**Problem requirements**
Report back each line of the data that contains the word "ring".

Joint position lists

* * * *

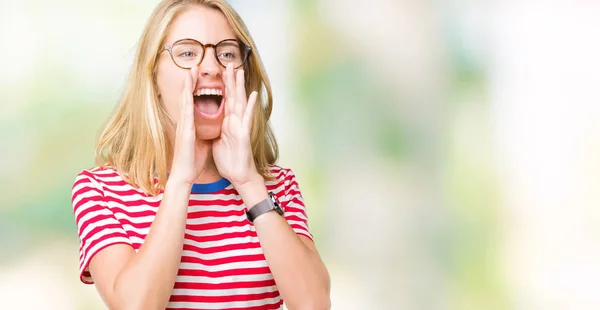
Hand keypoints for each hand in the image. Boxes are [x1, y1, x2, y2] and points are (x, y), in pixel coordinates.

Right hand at [168, 67, 205, 185]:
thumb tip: (210, 127)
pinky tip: (188, 90)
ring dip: (187, 85)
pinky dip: (187, 99)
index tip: (197, 77)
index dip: (193, 90)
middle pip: (186, 97)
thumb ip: (204, 132)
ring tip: (190, 71)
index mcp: (189, 125)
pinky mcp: (185, 131)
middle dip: (189, 82)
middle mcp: (185, 123)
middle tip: (193, 67)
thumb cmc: (192, 161)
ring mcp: (183, 125)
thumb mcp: (202, 143)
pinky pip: (187, 111)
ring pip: (185, 100)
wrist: (185, 175)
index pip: (191, 103)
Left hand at [213, 63, 260, 186]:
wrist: (238, 175)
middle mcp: (234, 122)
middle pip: (232, 97)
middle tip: (229, 64)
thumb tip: (209, 123)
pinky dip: (249, 106)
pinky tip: (252, 95)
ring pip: (240, 103)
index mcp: (227, 123)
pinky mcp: (243, 134)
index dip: (222, 86)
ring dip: (240, 87)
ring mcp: (240, 127)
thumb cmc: (229, 160)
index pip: (224, 100)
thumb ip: (216, 129)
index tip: (219, 73)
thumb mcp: (218, 141)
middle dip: (230, 80)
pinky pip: (246, 119)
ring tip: (240, 72)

* * * *

**Output for this task**
ring dip: (187, 85)
ring tip: (190, 71)
ring mcp: (183, 125)
ring pip: (185, 100)
ring pip: (240, 103)
ring dip: (240, 87)
ring mcp: (240, 127)
ring tip: (240, 72)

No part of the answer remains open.